Sejatinya, Jumat (12 Juni 2020) Pak ita dipanggil lagi oleh polisi dan hari itu juga langsung tidak ada pulang ke rumah. Bagai petir di siang bolong, setelah mendapat kabar dari menantu jika Pak Ita sudah ditahan di Lapas IIB Bondowoso.

Kuat dugaan berkas Pak Ita sudah lengkap dan dilimpahkan kepada Kejaksaan Negeri (Kejari) Bondowoso. Hingga kini Pak Ita sudah menjadi terdakwa dan sudah tiga kali menjalani persidangan di Pengadilan Negeri Bondowoso.

“Setelah itu tidak pulang lagi, sebelumnya dari kepolisian tidak ada pemberitahuan kalau suami saya mau ditahan.
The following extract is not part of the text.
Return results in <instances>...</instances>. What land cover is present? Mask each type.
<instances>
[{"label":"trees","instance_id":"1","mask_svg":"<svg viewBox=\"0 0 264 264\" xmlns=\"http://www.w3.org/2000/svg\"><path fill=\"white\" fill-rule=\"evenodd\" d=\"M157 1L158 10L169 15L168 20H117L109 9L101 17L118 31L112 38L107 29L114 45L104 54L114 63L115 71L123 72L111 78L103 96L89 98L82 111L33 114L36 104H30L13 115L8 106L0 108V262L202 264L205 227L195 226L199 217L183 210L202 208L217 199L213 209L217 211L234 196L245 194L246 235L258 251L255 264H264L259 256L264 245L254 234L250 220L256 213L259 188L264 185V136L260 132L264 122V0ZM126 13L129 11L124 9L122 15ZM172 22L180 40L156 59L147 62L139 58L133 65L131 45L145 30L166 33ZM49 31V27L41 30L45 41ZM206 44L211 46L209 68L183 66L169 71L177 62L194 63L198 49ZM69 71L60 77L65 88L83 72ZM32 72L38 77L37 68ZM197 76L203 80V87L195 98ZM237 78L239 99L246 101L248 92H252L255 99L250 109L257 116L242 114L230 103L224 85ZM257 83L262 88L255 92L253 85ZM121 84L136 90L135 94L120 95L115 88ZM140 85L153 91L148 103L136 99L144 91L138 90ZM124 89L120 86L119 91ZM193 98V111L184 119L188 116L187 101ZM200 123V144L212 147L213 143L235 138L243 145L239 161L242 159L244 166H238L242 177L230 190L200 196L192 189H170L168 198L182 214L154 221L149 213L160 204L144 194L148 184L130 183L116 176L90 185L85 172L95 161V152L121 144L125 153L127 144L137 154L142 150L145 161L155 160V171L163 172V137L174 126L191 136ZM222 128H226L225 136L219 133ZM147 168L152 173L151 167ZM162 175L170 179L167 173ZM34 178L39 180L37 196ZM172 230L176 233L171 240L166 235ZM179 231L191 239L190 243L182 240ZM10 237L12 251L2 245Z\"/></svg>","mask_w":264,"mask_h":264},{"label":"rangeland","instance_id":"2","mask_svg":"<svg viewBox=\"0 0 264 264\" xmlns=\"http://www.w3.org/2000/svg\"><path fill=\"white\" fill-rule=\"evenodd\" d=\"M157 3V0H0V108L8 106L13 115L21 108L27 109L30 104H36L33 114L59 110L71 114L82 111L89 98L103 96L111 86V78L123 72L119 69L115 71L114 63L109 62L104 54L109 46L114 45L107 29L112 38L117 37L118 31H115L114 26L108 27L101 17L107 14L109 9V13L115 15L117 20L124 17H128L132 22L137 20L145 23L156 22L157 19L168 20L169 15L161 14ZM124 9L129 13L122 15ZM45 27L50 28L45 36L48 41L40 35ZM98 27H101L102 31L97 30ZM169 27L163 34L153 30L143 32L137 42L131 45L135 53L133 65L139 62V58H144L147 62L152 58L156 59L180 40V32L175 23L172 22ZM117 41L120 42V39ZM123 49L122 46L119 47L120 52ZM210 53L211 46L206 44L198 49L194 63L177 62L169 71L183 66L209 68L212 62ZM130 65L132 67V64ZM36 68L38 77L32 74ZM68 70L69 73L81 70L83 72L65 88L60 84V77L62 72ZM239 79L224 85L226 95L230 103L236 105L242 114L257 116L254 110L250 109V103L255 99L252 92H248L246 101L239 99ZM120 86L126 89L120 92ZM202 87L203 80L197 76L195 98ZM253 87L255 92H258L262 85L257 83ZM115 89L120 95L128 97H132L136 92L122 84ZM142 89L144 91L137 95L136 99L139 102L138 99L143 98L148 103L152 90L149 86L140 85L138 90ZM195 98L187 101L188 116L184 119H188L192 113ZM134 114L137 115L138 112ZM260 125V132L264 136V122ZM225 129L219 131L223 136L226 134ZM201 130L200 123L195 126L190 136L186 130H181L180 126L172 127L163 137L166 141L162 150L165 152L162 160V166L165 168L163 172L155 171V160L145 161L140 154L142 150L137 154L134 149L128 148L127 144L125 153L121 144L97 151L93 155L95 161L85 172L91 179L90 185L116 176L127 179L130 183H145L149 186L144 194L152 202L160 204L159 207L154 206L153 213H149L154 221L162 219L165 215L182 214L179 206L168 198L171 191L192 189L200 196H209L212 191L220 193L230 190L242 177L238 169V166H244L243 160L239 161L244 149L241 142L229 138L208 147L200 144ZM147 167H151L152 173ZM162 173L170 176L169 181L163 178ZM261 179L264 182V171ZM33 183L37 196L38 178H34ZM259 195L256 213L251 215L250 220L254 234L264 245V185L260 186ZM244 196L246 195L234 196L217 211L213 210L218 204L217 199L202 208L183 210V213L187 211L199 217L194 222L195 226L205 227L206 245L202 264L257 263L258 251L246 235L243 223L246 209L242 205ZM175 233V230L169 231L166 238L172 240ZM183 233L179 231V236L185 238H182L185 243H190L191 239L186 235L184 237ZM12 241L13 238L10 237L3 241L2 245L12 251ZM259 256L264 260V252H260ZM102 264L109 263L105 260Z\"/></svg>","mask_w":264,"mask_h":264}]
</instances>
Karena sebelumnya hanya wajib lapor di kepolisian,” ungkapnya.

Berita sebelumnya, Eko Saputro SH, Kuasa Hukum (Pengacara) dari pelapor Alun TS, mengatakan perkembangan perkara kasus Sekda Syaifullah yang sudah menjadi tersangka atas dugaan tindak pidana oleh kepolisian.

Menurutnya, dia dengan sengaja dan tanpa hak mengirimkan informasi elektronik yang berisi ancaman kekerasan atau menakut-nakuti pelapor. Sehingga diduga kuat sudah melawan hukum karena memaksa orang lain supaya melakukan/tidak melakukan atau membiarkan sesuatu.

Kendati demikian, dengan memakai kekerasan atau ancaman kekerasan sebagaimana dimaksud pasal 45 B UU No. 19/2016 tentang perubahan atas UU No 11/2008 tentang Informasi dan Transaksi Elektronik jo Pasal 335 KUHP.
“Menurut informasi yang saya terima bahwa hasil penyidikan dari penyidik sudah dinyatakan lengkap oleh Penuntut Umum,” ungkap Eko Saputro.

Lebih lanjut Eko, bahwa ini artinya penyidik harus segera menyerahkan/melimpahkan tersangka berikut berkas dan barang buktinya kepada penuntut umum.

Kemudian penuntut umum kata dia, membuat surat dakwaan dan melimpahkan ke pengadilan negeri untuk disidangkan menurut ketentuan pasal 139 – 140 KUHAP.

“Selanjutnya, menjadi kewenangan kejaksaan apakah terhadap tersangka akan dilakukan penahanan atau tidak, karena pasal yang disangkakan bisa dilakukan penahanan,” pungkasnya.